If you want to learn more about Citus on Microsoft Azure, read this post about Hyperscale (Citus) on Azure Database for PostgreSQL.
This week at RailsConf, we found ourselves sharing a lot of tips for using PostgreSQL with Rails. We thought it might be worthwhile to write up many of these and share more broadly. Here you’ll find some tips that will help you in debugging and improving performance of your database from your Rails app.
And now, on to the code.
Manage long running queries with statement time-outs
Long running queries can have all sorts of negative impact on your database. Whether running for hours or even several seconds they can hold locks, queue up WAL, or just consume a lot of system resources. Postgres makes it easier to have a bit more safety around this with a default statement timeout. What’s nice is you can set a default such as 5 seconds shown here, any query that then runs longer than 5 seconds will be killed:
production: url: <%= DATABASE_URL %> variables: statement_timeout: 5000
Should you need a query to run longer within the database session you can set a custom statement timeout just valid for the current connection:
class MyAnalyticsJob < ActiveJob::Base queue_as :analytics def perform ActiveRecord::Base.connection.execute “SET statement_timeout = 600000” # 10 minutes # ... ensure ActiveRecord::Base.connection.execute “SET statement_timeout = 5000” # 5 seconds end end
Finding misbehaving queries
Rails abstracts away a lot of things when interacting with your database. That can be both a good and a bad. Postgres can show you long running queries, but as your Rails app grows that doesn’t by itself give you everything you need to solve the problem. To know where the query originated from there’s one particularly handy gem marginalia which will log exactly where your query came from. Now when you see some query that is wrong, or running too slow, or could just be removed you know exactly where to go in your code to fix it:
Account Load (0.3ms) SELECT `accounts`.* FROM `accounts` WHERE `accounts`.`queenbee_id` = 1234567890 LIMIT 1 /*application:BCX,controller:project_imports,action:show*/
Getting a high-level overview of database queries
Often you need a high-level picture of what is currently going on in your database.
pg_stat_statements is a Postgres extension that comes pre-installed in cloud environments like Citus Cloud, and allows you to see which queries have been running since the last statistics reset, and how they were performing.

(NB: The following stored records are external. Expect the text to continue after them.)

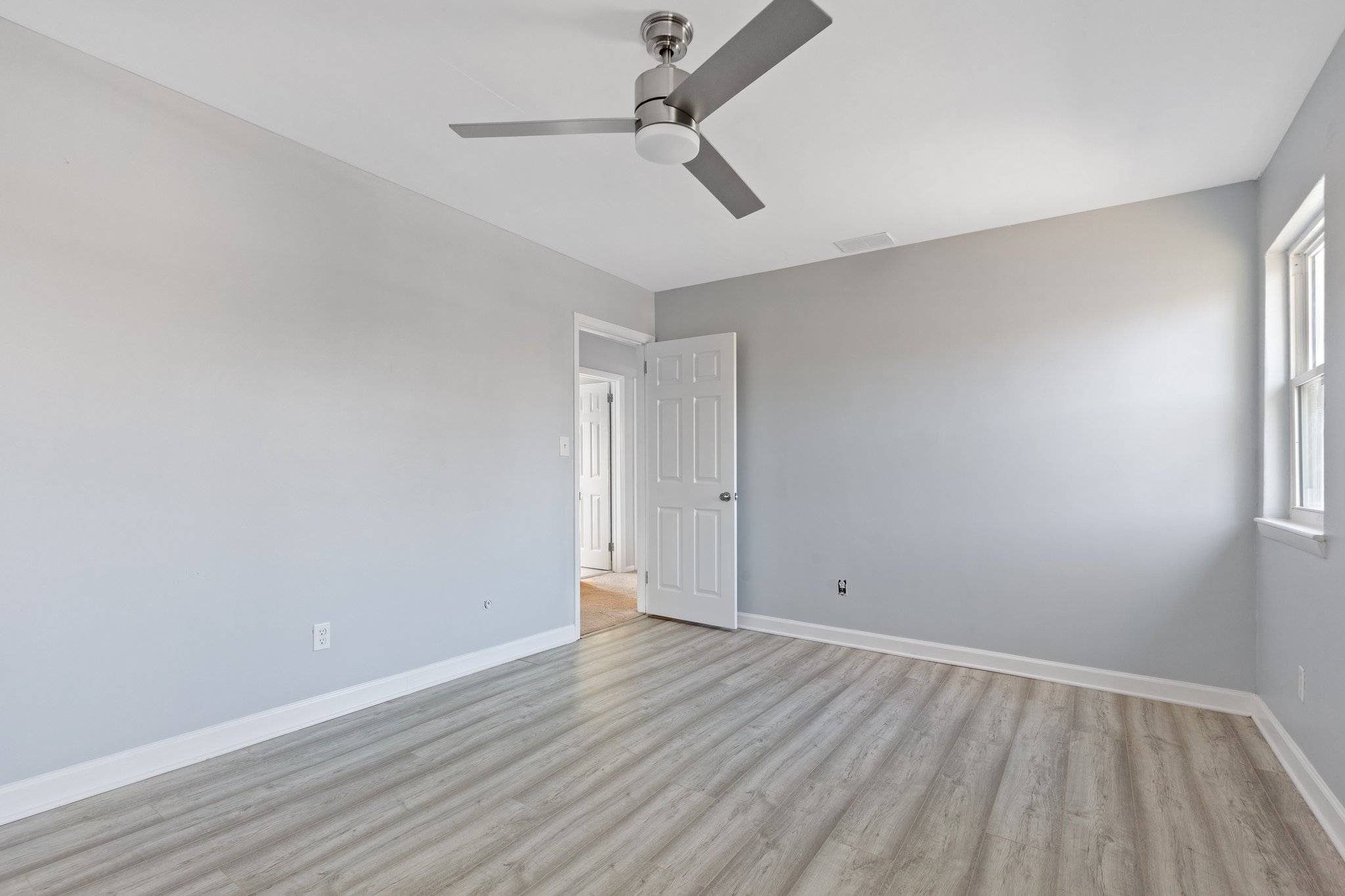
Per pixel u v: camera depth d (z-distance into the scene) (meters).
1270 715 2.64
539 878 1.75
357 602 2.91
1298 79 2.17
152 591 2.28
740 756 2.47
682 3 1.82
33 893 1.67
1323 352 2.50
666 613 4.64
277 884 1.72
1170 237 3.12
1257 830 1.99
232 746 2.48
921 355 3.77
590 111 2.44
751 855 1.86
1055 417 3.37
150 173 2.29
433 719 2.82
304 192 2.72
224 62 2.16
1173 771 2.36
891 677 3.40
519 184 3.07
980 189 3.06
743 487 4.44
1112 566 3.22
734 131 2.53
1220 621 2.98
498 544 3.59
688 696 3.10
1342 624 1.91
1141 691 3.14
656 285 4.71
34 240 2.04
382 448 3.01
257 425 2.57
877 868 1.80
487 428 3.53
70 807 2.08
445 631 3.30
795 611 4.20
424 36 2.00
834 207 3.28
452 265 3.34
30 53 2.03
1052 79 2.19
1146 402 3.16
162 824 1.99
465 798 2.16
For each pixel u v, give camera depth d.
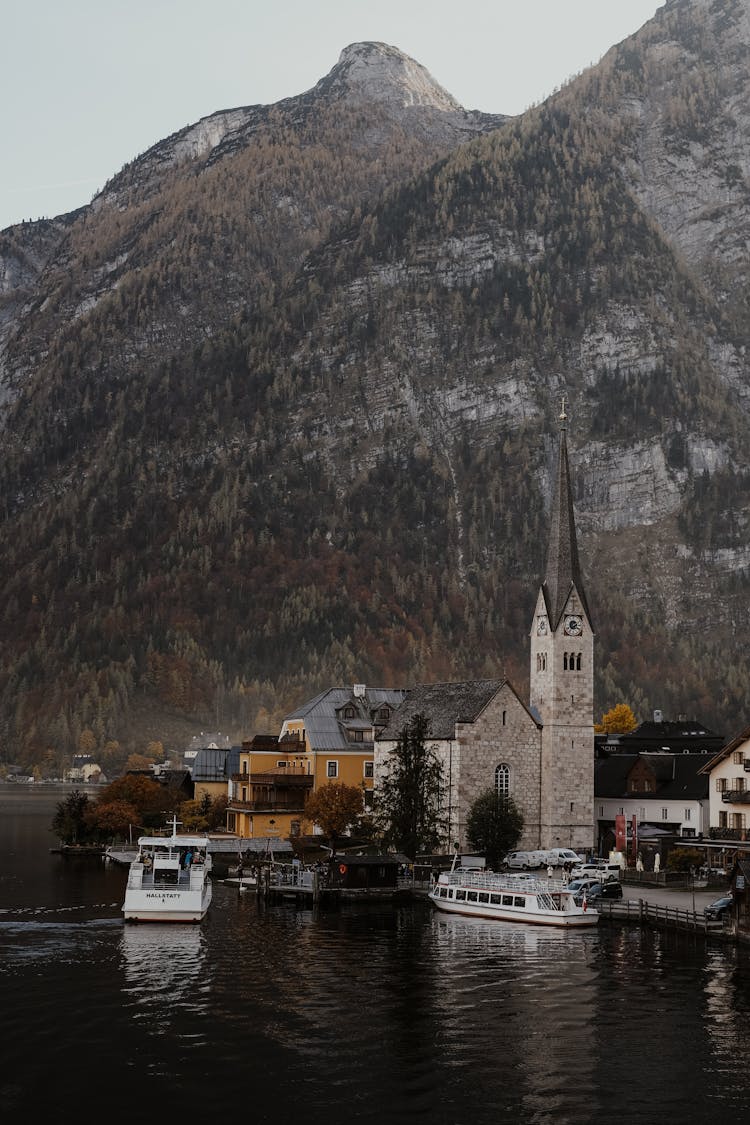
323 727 179.38
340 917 122.88
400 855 140.38
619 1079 69.31
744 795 144.25
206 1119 62.91
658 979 92.12
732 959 99.94
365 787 175.62
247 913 124.44
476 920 121.69
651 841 154.75
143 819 194.12
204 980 90.31
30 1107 64.25
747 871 107.88
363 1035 76.56
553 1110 64.75
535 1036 76.88
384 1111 64.25
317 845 163.50
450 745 159.50
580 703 166.38
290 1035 76.38
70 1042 74.50
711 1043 75.69
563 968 96.00
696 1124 63.16
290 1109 64.31
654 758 177.25
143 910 115.38
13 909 122.06
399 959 99.19
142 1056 72.00
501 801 154.62
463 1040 75.88
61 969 93.38
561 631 166.50
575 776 164.62
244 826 178.00
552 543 171.88
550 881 127.50
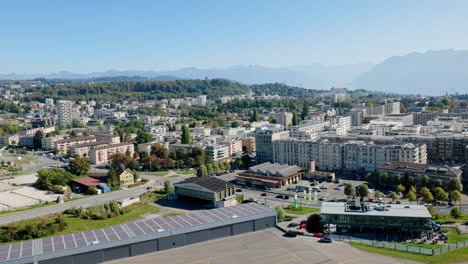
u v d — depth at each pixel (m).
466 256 150.12
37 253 152.62
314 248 165.12
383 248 163.50
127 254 165.12
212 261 155.88
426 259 149.00
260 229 193.88
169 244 172.62
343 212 196.38
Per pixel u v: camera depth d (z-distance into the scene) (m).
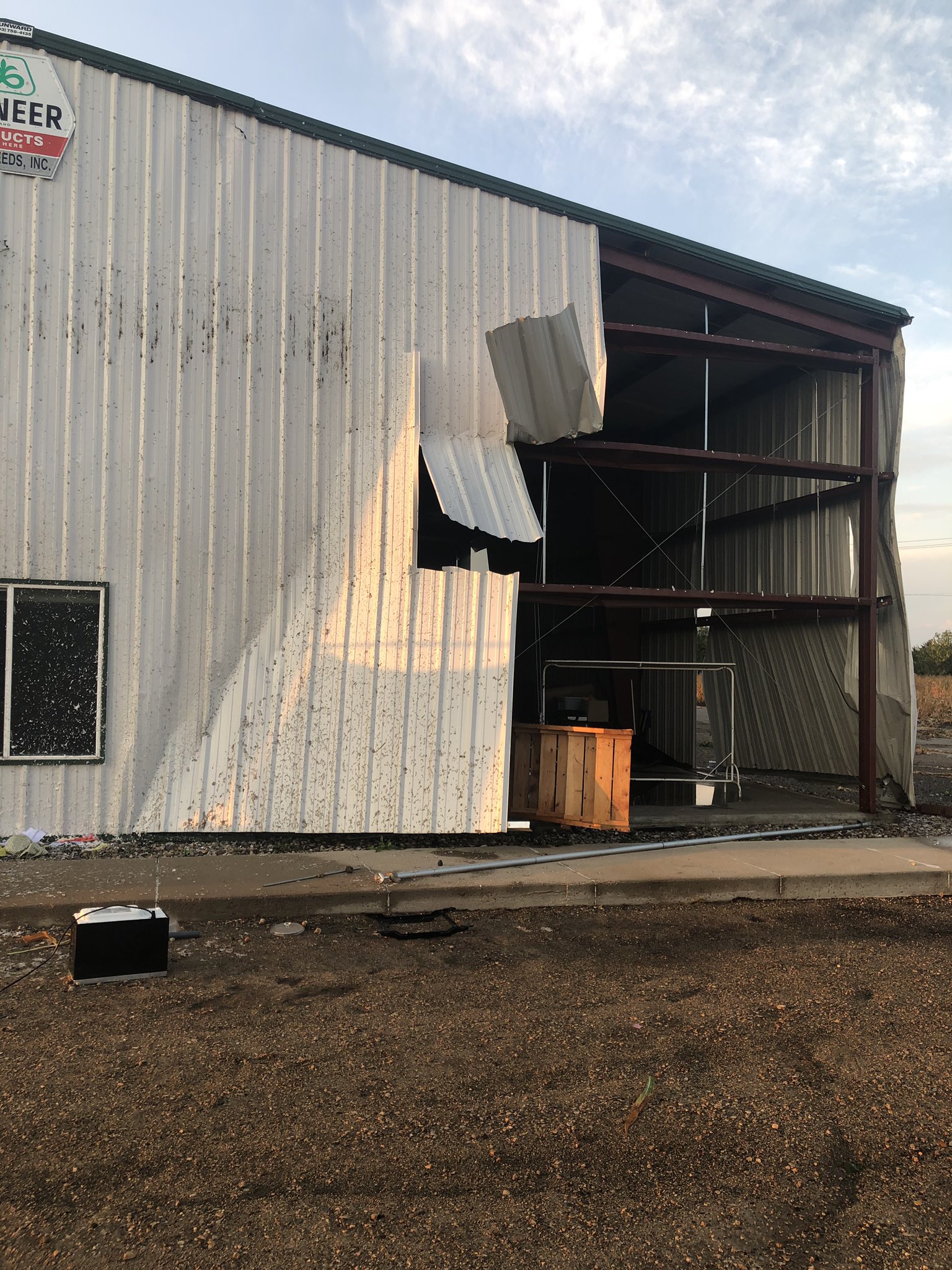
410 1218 2.71
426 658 7.97
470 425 8.48
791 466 9.80
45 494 7.26
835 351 10.89
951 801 11.85
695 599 9.33
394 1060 3.85
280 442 7.90
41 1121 3.20
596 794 8.73
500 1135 3.24
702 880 7.05
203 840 7.72
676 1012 4.56
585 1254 2.57
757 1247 2.64
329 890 6.20
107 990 4.56
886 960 5.60
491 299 8.59
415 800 7.86
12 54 7.16
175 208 7.63
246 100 7.77
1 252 7.15
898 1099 3.67
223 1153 3.04
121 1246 2.52
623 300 10.38
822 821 9.90
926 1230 2.76
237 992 4.61
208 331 7.72
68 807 7.31
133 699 7.46
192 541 7.64
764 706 13.02
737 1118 3.45
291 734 7.73
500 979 4.98
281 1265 2.47
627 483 15.73
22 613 7.20
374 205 8.23
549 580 15.80
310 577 7.93
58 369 7.30
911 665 10.64
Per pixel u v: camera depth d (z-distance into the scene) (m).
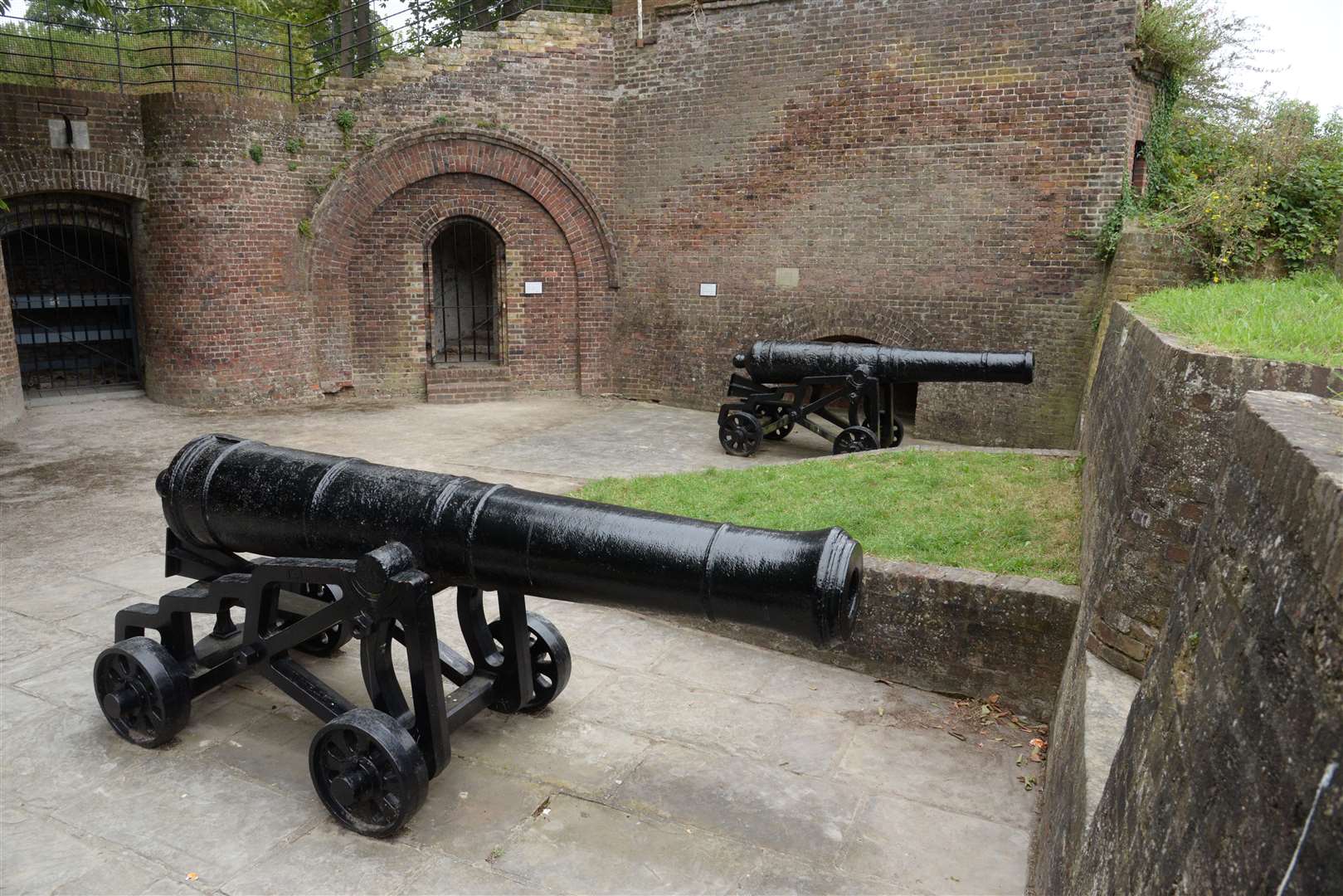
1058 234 10.30
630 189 13.12
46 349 12.96
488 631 4.23
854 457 7.97
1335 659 1.20
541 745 4.17
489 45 12.61
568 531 3.28
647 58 12.62
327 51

For example, to see the 10 most time consuming queries, and their average time, do the following:
SELECT query, total_time / calls AS avg_time FROM pg_stat_statements ORDER BY total_time DESC LIMIT 10;
If you enable “track_io_timing” on your Postgres database, this also allows you to see whether you are bottlenecked on CPU or I/O performance. You can read more on pg_stat_statements here
Taking advantage of advanced features
By default Rails uses a file called
schema.rb to store a copy of the database schema, typically used to initialize the database before running tests. Unfortunately, many advanced Postgres features, like functional and partial indices, as well as multi-column primary keys, can’t be represented in the DSL used for that file.
Instead, it makes sense to switch to having Rails generate and use the “db/structure.sql” file, which you can do like this:
# Use SQL instead of Active Record's schema dumper when creating the database. # This is necessary if your schema can't be completely dumped by the schema dumper, # like if you have constraints or database-specific column types config.active_record.schema_format = :sql
Under the hood this uses Postgres’ pg_dump format, which can be a bit verbose at times, but ensures you get the complete database structure restored. If you find yourself running into issues with overly long diffs, you might want to take a look at activerecord-clean-db-structure.
Watch out for complex transactions locking against each other
Rails likes to put everything in a transaction, especially when using before_save hooks and multi-level relationships between models. There is one important caveat to watch out for with transactions, which can bite you as you scale out. In a transaction like the following:
BEGIN; UPDATE organizations SET updated_at = ‘2017-04-27 11:31:03 -0700’ WHERE id = 123; SELECT * FROM products WHERE store_id = 456; --- More statements here COMMIT;
The first UPDATE statement will start holding a row-level lock on the
organizations row with id
123 as soon as you issue it, until the COMMIT happens.
Imagine another request for the same organization coming in (e.g. from a different user), making a similar transaction. Typically that other request will have to wait for the transaction to commit, in order to be able to proceed, slowing down the response time. To fix this, it often helps to rearrange the transaction so UPDATEs happen towards the end, as well as consider pulling out changes to timestamp fields to happen outside of the transaction, after the main work has been done.
In order to find problems like this earlier, you can set “log_lock_waits = on” in PostgreSQL.
Keep a handle on your database connections
Rails by default maintains a pool of connections to your database. When a new request comes in it will take one of the connections from the pool and give it to your application. As you scale your Rails app this can result in hundreds of open connections to your database, though in reality only a portion of them are doing work. The key here is to use a connection pooler like pgBouncer to reduce the active connections to your database. A connection pooler will open up connections when transactions are active as opposed to passing on the idle ones that aren’t doing any work.